*** DATA TO EXAMINE

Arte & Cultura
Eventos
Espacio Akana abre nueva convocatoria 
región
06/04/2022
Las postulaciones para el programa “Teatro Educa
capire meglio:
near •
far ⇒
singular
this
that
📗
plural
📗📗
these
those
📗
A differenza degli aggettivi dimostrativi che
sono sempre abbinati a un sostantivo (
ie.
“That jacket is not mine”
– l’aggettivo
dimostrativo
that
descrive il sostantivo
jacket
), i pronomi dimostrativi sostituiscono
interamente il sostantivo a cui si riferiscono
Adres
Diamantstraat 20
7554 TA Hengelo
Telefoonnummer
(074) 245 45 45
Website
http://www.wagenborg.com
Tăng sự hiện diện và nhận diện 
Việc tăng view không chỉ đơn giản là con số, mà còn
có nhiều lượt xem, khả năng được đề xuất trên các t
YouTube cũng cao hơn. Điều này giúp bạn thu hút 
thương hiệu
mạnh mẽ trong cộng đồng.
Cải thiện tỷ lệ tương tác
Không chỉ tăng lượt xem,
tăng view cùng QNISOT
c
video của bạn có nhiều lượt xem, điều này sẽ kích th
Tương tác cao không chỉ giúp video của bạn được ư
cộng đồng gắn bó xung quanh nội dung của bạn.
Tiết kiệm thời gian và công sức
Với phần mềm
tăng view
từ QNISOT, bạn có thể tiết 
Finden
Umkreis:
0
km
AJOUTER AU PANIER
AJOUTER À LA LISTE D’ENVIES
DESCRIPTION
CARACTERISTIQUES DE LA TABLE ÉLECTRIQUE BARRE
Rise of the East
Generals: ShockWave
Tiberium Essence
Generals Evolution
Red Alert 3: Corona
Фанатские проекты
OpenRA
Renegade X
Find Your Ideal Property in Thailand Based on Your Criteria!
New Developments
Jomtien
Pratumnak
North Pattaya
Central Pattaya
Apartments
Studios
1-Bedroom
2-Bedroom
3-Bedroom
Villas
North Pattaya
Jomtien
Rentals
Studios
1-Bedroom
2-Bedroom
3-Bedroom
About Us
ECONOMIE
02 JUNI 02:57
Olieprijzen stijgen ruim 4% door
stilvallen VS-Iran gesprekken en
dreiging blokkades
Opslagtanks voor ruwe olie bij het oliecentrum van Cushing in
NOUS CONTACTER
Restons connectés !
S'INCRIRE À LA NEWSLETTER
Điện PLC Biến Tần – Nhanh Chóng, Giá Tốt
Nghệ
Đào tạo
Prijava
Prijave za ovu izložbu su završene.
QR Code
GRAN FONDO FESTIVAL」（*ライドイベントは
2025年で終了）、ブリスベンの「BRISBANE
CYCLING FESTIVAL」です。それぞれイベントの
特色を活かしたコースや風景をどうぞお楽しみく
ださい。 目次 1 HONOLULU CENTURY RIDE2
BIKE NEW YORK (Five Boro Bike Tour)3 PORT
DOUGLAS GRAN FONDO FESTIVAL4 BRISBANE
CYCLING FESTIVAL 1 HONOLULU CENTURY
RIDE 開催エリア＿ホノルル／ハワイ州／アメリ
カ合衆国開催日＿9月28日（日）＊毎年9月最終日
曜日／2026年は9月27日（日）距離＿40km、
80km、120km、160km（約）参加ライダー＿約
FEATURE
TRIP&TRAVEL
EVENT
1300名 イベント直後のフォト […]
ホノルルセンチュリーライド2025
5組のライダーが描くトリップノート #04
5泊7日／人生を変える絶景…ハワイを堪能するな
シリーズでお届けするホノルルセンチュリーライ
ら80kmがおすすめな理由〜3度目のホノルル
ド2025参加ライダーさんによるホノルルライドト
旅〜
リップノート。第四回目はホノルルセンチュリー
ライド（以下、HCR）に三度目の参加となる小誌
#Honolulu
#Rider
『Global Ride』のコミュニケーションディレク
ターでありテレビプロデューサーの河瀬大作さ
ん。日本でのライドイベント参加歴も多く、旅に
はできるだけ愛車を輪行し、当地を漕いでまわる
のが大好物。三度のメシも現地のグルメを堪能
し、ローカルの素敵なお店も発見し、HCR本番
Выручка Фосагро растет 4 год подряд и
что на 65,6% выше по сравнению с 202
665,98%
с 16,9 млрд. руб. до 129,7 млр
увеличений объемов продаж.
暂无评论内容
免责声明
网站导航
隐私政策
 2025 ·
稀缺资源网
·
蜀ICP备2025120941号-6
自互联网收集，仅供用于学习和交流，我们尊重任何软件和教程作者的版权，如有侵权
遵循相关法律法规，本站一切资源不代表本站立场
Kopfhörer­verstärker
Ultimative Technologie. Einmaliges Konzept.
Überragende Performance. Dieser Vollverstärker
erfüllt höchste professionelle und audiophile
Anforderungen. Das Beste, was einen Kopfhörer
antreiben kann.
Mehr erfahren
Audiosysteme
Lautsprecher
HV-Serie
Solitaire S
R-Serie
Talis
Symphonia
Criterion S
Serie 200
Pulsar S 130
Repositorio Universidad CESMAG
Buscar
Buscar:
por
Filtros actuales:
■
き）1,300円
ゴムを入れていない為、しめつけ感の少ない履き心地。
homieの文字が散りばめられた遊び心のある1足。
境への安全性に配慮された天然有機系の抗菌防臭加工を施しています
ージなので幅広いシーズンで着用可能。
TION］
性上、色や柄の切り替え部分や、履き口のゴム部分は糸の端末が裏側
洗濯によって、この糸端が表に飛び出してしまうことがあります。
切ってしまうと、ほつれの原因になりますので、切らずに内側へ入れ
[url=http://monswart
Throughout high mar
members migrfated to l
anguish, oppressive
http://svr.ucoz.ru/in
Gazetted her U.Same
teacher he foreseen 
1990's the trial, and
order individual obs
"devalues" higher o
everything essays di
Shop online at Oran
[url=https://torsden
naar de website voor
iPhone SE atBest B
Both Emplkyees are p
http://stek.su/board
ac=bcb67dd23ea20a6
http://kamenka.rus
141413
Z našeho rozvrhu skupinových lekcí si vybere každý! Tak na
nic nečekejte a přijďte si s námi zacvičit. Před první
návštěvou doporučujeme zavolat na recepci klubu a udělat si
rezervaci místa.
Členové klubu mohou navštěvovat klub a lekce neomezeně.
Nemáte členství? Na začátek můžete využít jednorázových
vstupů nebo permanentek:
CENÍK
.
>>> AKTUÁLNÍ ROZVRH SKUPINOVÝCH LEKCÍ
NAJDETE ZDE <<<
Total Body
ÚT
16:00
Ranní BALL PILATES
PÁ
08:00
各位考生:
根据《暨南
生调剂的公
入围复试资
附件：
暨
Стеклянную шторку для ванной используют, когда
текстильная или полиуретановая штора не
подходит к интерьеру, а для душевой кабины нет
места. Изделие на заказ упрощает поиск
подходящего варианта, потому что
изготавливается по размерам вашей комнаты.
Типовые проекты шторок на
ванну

******

INSTRUCTIONS TO FOLLOW: Repeat the data. Leave nothing out and change nothing.

SOLUTION TO THE EXERCISE:
Arte & Cultura
Eventos
Espacio Akana abre nueva convocatoria 
región
06/04/2022
Las postulaciones para el programa “Teatro Educa
capire meglio:
near •
far ⇒
singular
this
that
📗
plural
📗📗
these
those
📗
A differenza degli aggettivi dimostrativi che
sono sempre abbinati a un sostantivo (
ie.
“That jacket is not mine”
– l’aggettivo
dimostrativo
that
descrive il sostantivo
jacket
), i pronomi dimostrativi sostituiscono
interamente il sostantivo a cui si riferiscono
Adres
Diamantstraat 20
7554 TA Hengelo
Telefoonnummer
(074) 245 45 45
Website
http://www.wagenborg.com
Tăng sự hiện diện và nhận diện 
Việc tăng view không chỉ đơn giản là con số, mà còn
có nhiều lượt xem, khả năng được đề xuất trên các t
YouTube cũng cao hơn. Điều này giúp bạn thu hút 
thương hiệu
mạnh mẽ trong cộng đồng.
Cải thiện tỷ lệ tương tác
Không chỉ tăng lượt xem,
tăng view cùng QNISOT
c
video của bạn có nhiều lượt xem, điều này sẽ kích th
Tương tác cao không chỉ giúp video của bạn được ư
cộng đồng gắn bó xung quanh nội dung của bạn.
Tiết kiệm thời gian và công sức
Với phần mềm
tăng view
từ QNISOT, bạn có thể tiết 
Finden
Umkreis:
0
km
AJOUTER AU PANIER
AJOUTER À LA LISTE D’ENVIES
DESCRIPTION
CARACTERISTIQUES DE LA TABLE ÉLECTRIQUE BARRE
Rise of the East
Generals: ShockWave
Tiberium Essence
Generals Evolution
Red Alert 3: Corona
Фанатские проекты
OpenRA
Renegade X
Find Your Ideal Property in Thailand Based on Your Criteria!
New Developments
Jomtien
Pratumnak
North Pattaya
Central Pattaya
Apartments
Studios
1-Bedroom
2-Bedroom
3-Bedroom
Villas
North Pattaya
Jomtien
Rentals
Studios
1-Bedroom
2-Bedroom
3-Bedroom
About Us
ECONOMIE
02 JUNI 02:57
Olieprijzen stijgen ruim 4% door
stilvallen VS-Iran gesprekken en
dreiging blokkades
Opslagtanks voor ruwe olie bij het oliecentrum van Cushing in
NOUS CONTACTER
Restons connectés !
S'INCRIRE À LA NEWSLETTER
Điện PLC Biến Tần – Nhanh Chóng, Giá Tốt
Nghệ
Đào tạo
Prijava
Prijave za ovu izložbu su završene.
QR Code
GRAN FONDO FESTIVAL」（*ライドイベントは
2025年で終了）、ブリスベンの「BRISBANE
CYCLING FESTIVAL」です。それぞれイベントの
特色を活かしたコースや風景をどうぞお楽しみく
ださい。 目次 1 HONOLULU CENTURY RIDE2
BIKE NEW YORK (Five Boro Bike Tour)3 PORT
DOUGLAS GRAN FONDO FESTIVAL4 BRISBANE
CYCLING FESTIVAL 1 HONOLULU CENTURY
RIDE 開催エリア＿ホノルル／ハワイ州／アメリ
カ合衆国開催日＿9月28日（日）＊毎年9月最終日
曜日／2026年は9月27日（日）距離＿40km、
80km、120km、160km（約）参加ライダー＿約
FEATURE
TRIP&TRAVEL
EVENT
1300名 イベント直後のフォト […]
ホノルルセンチュリーライド2025
5組のライダーが描くトリップノート #04
5泊7日／人生を変える絶景…ハワイを堪能するな
シリーズでお届けするホノルルセンチュリーライ
ら80kmがおすすめな理由〜3度目のホノルル
ド2025参加ライダーさんによるホノルルライドト
旅〜
リップノート。第四回目はホノルルセンチュリー
ライド（以下、HCR）に三度目の参加となる小誌
#Honolulu
#Rider
『Global Ride』のコミュニケーションディレク
ターでありテレビプロデューサーの河瀬大作さ
ん。日本でのライドイベント参加歴も多く、旅に
はできるだけ愛車を輪行し、当地を漕いでまわる
のが大好物。三度のメシも現地のグルメを堪能
し、ローカルの素敵なお店も発見し、HCR本番
Выручка Фосагро растет 4 год подряд и
что на 65,6% выше по сравнению с 202
665,98%
с 16,9 млрд. руб. до 129,7 млр
увеличений объемов продаж.
暂无评论内容
免责声明
网站导航
隐私政策
 2025 ·
稀缺资源网
·
蜀ICP备2025120941号-6
自互联网收集，仅供用于学习和交流，我们尊重任何软件和教程作者的版权，如有侵权
遵循相关法律法规，本站一切资源不代表本站立场
Kopfhörer­verstärker
Ultimative Technologie. Einmaliges Konzept.
Überragende Performance. Dieser Vollverstärker
erfüllt höchste professionelle und audiophile
Anforderungen. Das Beste, was einen Kopfhörer
antreiben kann.
Mehr erfahren
Audiosysteme
Lautsprecher
HV-Serie
Solitaire S
R-Serie
Talis
Symphonia
Criterion S
Serie 200
Pulsar S 130
Repositorio Universidad CESMAG
Buscar
Buscar:
por
Filtros actuales:
■
き）1,300円
ゴムを入れていない為、しめつけ感の少ない履き心地。
homieの文字が散りばめられた遊び心のある1足。
境への安全性に配慮された天然有機系の抗菌防臭加工を施しています
ージなので幅広いシーズンで着用可能。
TION］
性上、色や柄の切り替え部分や、履き口のゴム部分は糸の端末が裏側
洗濯によって、この糸端が表に飛び出してしまうことがあります。
切ってしまうと、ほつれの原因になりますので、切らずに内側へ入れ
[url=http://monswart
Throughout high mar
members migrfated to l
anguish, oppressive
http://svr.ucoz.ru/in
Gazetted her U.Same
teacher he foreseen 
1990's the trial, and
order individual obs
"devalues" higher o
everything essays di
Shop online at Oran
[url=https://torsden
naar de website voor
iPhone SE atBest B
Both Emplkyees are p
http://stek.su/board
ac=bcb67dd23ea20a6
http://kamenka.rus
141413
Z našeho rozvrhu skupinových lekcí si vybere každý! Tak na
nic nečekejte a přijďte si s námi zacvičit. Před první
návštěvou doporučujeme zavolat na recepci klubu a udělat si
rezervaci místa.
Členové klubu mohou navštěvovat klub a lekce neomezeně.
Nemáte členství? Na začátek můžete využít jednorázových
vstupů nebo permanentek:
CENÍK
.
>>> AKTUÁLNÍ ROZVRH SKUPINOVÝCH LEKCÍ
NAJDETE ZDE <<<
Total Body
ÚT
16:00
Ranní BALL PILATES
PÁ
08:00
各位考生:
根据《暨南
生调剂的公
入围复试资
附件：
暨
Стеклянную шторку для ванной используют, когда
текстильная или полиуретановая штора не
подходит к интерьеру, а для душевой кабины нет
места. Изделие на заказ упрощает поиск
подходящего варианта, потому что
изготавливается по размерам вашей комнаты.
Типовые проекты шторок на
ванну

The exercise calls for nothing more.